Why Big Pharma Isn't Helping America's Superbug Problem

May 27th 2016

Aimee Kuvadia

Big Pharma doesn't seem to care that the U.S. may have a serious public health crisis on its hands.

A Pennsylvania woman is infected with a superbug that isn't responding to the antibiotic of last resort colistin, found a study published Thursday in the American Society for Microbiology, The Washington Post reports.

The family of bacteria causing the superbug is known as CRE, and in some cases, can kill up to 50 percent of patients infected with it. But this isn't necessarily cause for alarm; it's possible for the strain found in the woman to be treated with other antibiotics, researchers say. What's more frightening is the possibility a colistin-resistant gene, called mcr-1, could spread to other bacteria that are already able to dodge other antibiotics. 

“It basically shows us that the end of the road isn’t very far away for antibiotics — that we may be in a situation where we have patients in our intensive care units, or patients getting urinary-tract infections for which we do not have antibiotics,” Centers for Disease Control and Prevention Director Tom Frieden said in an interview on Thursday.

The drug colistin is less than ideal for treating infections; it's more than a half-century old and can wreak havoc on patients' kidneys. But doctors don't have other tools to combat these menacing bugs. 

Congress did its part to help the problem by allocating hundreds of millions of dollars in 2015 to federal agencies tasked with fighting drug-resistant bacteria. The same can't be said about the pharmaceutical industry.

Drug companies spend close to $5 billion on research and testing for every product they bring to market. Eighty percent of drugs, however, don't make it for efficacy or safety reasons, so corporations try to recover the billions they lost from the drugs that are approved by the FDA.

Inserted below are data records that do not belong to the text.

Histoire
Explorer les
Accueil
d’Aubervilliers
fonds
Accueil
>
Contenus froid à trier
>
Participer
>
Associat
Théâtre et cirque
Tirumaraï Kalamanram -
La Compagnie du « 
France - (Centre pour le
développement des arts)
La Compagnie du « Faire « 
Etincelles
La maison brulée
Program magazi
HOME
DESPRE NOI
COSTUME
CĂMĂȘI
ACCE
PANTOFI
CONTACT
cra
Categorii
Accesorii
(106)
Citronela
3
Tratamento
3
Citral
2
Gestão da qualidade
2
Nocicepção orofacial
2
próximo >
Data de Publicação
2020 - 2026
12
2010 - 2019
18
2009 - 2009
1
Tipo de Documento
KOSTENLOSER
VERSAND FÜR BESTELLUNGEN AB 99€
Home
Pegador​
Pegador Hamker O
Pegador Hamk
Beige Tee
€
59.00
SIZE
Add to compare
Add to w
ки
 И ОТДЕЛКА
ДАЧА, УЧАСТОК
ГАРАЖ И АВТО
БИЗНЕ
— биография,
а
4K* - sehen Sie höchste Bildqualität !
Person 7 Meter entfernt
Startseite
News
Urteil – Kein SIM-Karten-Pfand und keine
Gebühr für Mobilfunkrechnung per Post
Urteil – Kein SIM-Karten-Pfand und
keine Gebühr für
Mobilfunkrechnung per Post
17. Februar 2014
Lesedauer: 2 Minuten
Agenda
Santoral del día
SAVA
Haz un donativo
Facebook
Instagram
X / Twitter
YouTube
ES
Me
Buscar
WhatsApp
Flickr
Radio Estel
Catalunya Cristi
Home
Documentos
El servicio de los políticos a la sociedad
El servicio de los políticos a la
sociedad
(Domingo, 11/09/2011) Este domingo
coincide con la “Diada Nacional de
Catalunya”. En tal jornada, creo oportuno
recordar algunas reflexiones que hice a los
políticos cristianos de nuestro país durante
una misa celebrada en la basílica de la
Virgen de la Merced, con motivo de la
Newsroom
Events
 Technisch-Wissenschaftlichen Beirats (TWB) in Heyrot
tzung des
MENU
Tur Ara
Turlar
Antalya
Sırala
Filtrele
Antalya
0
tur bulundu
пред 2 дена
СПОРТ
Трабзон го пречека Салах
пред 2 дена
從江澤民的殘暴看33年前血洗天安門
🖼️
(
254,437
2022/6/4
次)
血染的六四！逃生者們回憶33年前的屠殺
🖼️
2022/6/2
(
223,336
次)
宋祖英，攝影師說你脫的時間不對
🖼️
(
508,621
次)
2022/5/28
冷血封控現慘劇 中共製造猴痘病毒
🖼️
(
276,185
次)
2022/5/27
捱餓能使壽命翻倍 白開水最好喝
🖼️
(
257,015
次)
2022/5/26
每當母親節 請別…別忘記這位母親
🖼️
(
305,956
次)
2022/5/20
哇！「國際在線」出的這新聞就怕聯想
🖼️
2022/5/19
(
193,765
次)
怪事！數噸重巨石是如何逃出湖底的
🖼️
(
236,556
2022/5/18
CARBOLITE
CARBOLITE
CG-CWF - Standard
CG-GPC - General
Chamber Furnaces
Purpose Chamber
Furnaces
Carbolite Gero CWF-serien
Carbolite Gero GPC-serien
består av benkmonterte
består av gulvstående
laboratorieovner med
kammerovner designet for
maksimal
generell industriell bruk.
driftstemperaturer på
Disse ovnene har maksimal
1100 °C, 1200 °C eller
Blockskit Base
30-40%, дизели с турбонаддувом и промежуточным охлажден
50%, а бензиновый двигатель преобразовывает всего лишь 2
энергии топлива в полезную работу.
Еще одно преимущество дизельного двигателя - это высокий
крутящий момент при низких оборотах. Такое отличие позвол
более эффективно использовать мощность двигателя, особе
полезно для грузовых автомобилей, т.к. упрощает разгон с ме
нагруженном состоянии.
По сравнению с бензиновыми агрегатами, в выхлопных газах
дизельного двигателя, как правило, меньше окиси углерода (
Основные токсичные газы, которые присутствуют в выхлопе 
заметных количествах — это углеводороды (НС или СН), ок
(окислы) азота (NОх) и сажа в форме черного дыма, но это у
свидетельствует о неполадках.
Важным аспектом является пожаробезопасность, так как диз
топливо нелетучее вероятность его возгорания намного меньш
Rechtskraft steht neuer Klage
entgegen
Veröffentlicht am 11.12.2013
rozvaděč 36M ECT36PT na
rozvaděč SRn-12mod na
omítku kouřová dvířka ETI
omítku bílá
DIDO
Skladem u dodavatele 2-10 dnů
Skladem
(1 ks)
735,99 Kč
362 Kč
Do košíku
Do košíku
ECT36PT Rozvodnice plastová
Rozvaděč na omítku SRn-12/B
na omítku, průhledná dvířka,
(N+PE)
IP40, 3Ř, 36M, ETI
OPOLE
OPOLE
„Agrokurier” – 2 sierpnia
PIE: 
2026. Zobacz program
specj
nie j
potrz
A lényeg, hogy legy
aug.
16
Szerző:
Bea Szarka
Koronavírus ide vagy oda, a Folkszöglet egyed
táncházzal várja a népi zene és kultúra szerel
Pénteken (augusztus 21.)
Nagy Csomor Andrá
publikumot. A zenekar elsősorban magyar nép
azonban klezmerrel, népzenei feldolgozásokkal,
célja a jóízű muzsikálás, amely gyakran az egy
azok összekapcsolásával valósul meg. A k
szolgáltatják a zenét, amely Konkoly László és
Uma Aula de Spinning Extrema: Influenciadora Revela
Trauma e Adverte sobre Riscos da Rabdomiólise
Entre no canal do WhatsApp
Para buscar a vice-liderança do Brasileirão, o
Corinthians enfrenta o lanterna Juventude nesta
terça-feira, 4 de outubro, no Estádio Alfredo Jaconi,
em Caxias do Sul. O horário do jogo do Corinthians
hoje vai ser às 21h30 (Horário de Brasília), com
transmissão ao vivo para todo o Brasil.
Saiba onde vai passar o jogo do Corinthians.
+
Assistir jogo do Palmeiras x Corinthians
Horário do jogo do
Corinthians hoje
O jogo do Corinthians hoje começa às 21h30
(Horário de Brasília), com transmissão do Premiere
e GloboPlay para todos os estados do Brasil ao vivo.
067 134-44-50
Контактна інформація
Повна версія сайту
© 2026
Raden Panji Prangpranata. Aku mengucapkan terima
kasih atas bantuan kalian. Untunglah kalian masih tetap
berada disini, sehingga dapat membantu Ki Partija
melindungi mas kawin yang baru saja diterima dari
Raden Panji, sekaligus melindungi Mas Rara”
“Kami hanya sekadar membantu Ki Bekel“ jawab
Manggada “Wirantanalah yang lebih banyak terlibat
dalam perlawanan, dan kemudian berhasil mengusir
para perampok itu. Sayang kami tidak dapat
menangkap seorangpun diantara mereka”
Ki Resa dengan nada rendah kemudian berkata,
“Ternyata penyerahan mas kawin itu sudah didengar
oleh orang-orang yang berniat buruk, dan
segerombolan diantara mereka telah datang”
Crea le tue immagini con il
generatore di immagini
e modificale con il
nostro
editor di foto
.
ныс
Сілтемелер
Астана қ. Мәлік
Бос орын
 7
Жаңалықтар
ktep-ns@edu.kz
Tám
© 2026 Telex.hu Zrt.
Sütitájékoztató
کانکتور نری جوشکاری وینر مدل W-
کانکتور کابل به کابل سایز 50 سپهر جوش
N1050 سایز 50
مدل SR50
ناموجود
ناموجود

To discover and test new antibiotics requires ample money and time, something Big Pharma has plenty of — it's worth $300 billion a year and has profit margins close to 30 percent — but isn't willing to devote to the cause, according to the World Health Organization.

Whereas antibiotics are prescribed for an average of seven to 10 days, certain medications, ones used to "maintain" health conditions such as depression, hypertension and high cholesterol, must be taken for longer stretches of time, and as a result, are more lucrative to research and develop for pharmaceutical companies, Healthline reports. 

But antibiotics haven't always been shunned by Big Pharma. In the 1940s, Pfizer was very much involved in antibiotic development, supplying troops with large amounts of penicillin. The class of drugs was very profitable during this era for their ability to eradicate diseases that once were untreatable.

In 2011, Pfizer shuttered its antibiotic research facility for financial reasons, following the example of three other pharmaceutical giants — Bristol-Myers Squibb, Aventis (now Sanofi) and Eli Lilly — that had halted research and development of antibiotics in the 1990s, according to a report from the European Observatory on Health in partnership with the World Health Organization. Today, 80 percent of antibiotics are developed by small companies.

Prescription drugs

As for CRE, scientists and public health officials are ringing the alarm that this "nightmare bacteria," as it's been dubbed, will continue to spread, rendering everything from routine operations and minor infections to pneumonia more challenging to treat and potentially fatal. 

"It's hard to imagine worse for public health in the United States," Lance Price, director of the Antibiotic Resistance Action Center and a professor at George Washington University, said in a statement Thursday. "We may soon be facing a world where CRE infections are untreatable."